Alice Tomassini con la piccola protagonista sul set del film

Come sei arrivato alla scelta dei protagonisti e com’è stato lavorare con loro? Come hai impostato il rapporto con la piccola e bravissima protagonista?

Lavorare con i miei due attori è stata un’esperienza bellissima. Emanuele Vezzoli è un grande professionista, si è prestato ad interpretare un ruolo così difficile con una bravura senza eguali.

Con Gaia è stato tutto molto semplice, si è fidata completamente di me e si è lasciata  andare con l’innocenza e la semplicità di una bambina che sta giocando ad interpretare il ruolo della principessa. E poi grazie al metodo Stanislavskij sono riuscita a stimolare ancor di più la sua immaginazione e far si che riuscisse a  ricreare davanti la macchina da presa quelle stesse emozioni che nella storia stava provando Vesna.

Una scena del film

Com’è andata la fase di preparazione del corto? Ci sono degli aneddoti che ti va di raccontare?

La fase di preparazione è stata abbastanza complicata, soprattutto la parte di ricerca fondi. Diciamo che è stato anche molto difficile inizialmente convincere le diverse realtà a convergere per la realizzazione di un cortometraggio che affrontava una tematica così scomoda.

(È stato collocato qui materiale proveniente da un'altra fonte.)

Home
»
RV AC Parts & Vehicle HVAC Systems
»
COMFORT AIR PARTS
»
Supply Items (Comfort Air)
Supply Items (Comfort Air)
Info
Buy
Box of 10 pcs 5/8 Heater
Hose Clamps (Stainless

Oltre alla parte strettamente organizzativa mi sono dedicata in particolar modo alla prove recitative con Gaia, che sono durate diversi mesi; l’aneddoto che racconto ogni volta è quando Gaia il primo giorno di set  ha visto per la prima volta chi interpretava il ruolo del principe azzurro di cui parlavamo da mesi, le sue testuali parole dopo avermi chiesto di parlare due minuti in disparte sono state le seguenti: “Guarda Alice, io sono una professionista seria quindi resto, ma te dopo questo lavoro lascia proprio perdere! Se mi dicevi che non riuscivi a trovare un attore bambino lo chiedevo a compagnetto mio di scuola, cioè quel vecchio come principe non c’entra proprio niente!” Questo momento è stato bellissimo perchè dimostrazione di quanto un bambino con la sua ingenuità riesca sempre guardare oltre.

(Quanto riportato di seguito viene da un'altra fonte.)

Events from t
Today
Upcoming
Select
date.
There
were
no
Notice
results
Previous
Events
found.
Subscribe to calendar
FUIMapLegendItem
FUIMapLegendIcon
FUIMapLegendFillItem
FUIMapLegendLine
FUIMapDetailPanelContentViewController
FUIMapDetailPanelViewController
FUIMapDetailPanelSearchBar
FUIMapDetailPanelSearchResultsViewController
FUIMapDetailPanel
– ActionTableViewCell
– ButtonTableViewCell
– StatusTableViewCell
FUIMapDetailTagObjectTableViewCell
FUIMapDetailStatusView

La piccola protagonista del corto

Questo è il tuo primo cortometraggio. Come hai vissuto e come sono stati i riscontri del pubblico che lo ha visto?

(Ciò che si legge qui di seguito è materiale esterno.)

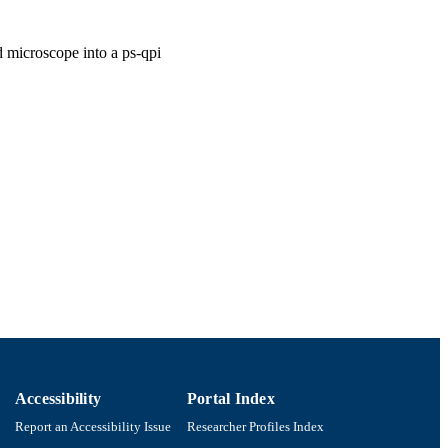
d microscope into a ps-qpi
Accessibility
Portal Index
Report an Accessibility Issue
Researcher Profiles Index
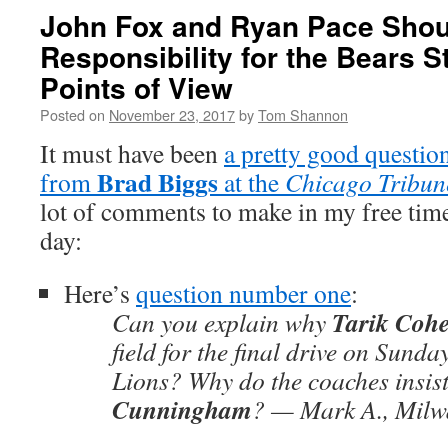
John Fox and Ryan Pace Shou
Responsibility for the Bears S
Points of View
Posted on
November 23, 2017
by
Tom Shannon
It must have been
a pretty good questi
Brad Biggs
from
at the
Chicago Tribun
lot of comments to make in my free tim
day:
Here’s
question number one
:
Tarik Coh
Can you explain why
field for the final drive on Sunda
Lions? Why do the coaches insis
Cunningham
? — Mark A., Milw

Come primo cortometraggio posso ritenermi davvero soddisfatta per il riscontro che ha avuto. Vivere una Favola ha partecipato a molti festival importanti come Miff Awards, Schermo bianco alle donne, Maremetraggio,  L’Isola del Cinema, Urban Island, Brianza Film Corto Festival,  Nastri d’Argento, BIF&ST.

Dal 2011 supporta tutti i corsi di formazione e i convegni SIAMEG (Società Italiana per l’Aggiornamento Medico di Medicina Generale) Pedofilia, Abuso e maltrattamenti saper riconoscere l’infanzia negata. E grazie ad una bellissima realtà produttiva libera e indipendente Zi&Pa Pictures è stato distribuito gratuitamente in rete.

Ma la più grande soddisfazione quello che ogni volta mi entusiasma e riempie d’orgoglio è leggere l’emozione negli occhi degli spettatori, riuscire ad emozionare è ciò che di più bello si possa desiderare.

Una scena del corto

Cosa pensi della situazione del cinema italiano e cosa ti aspetti considerato che sei anche una donna che cerca di intraprendere un lavoro che è in prevalenza maschile?

Penso di voler rispondere a questa domanda  ricorrendo ad un aforisma di Einstein.. “La struttura alare del calabrone, in relazione al suo peso, non è adatta al volo, ma lui non lo sa e vola lo stesso.

Quali sono i tuoi progetti futuri? Un nuovo cortometraggio nel cassetto?

Il mio prossimo progetto dal titolo Perdersi consiste in un percorso video installativo multisensoriale nel labirinto della demenza senile; un percorso artistico dal forte impatto emozionale, concepito come un’esperienza evocativa diretta con la malattia stessa dell’Alzheimer. Il progetto vede la collaborazione del Centro Sperimentale di Cinematografia  l’Associazione Italiana Malattia di Alzheimer la Società Italiana Geriatri Ospedalieri territoriali Federfarma e Nuova Socialità Onlus.

 
Prima di concludere, saluto e ringrazio Alice Tomassini e le faccio un in bocca al lupo, a nome di tutto lo staff, per la sua carriera da regista.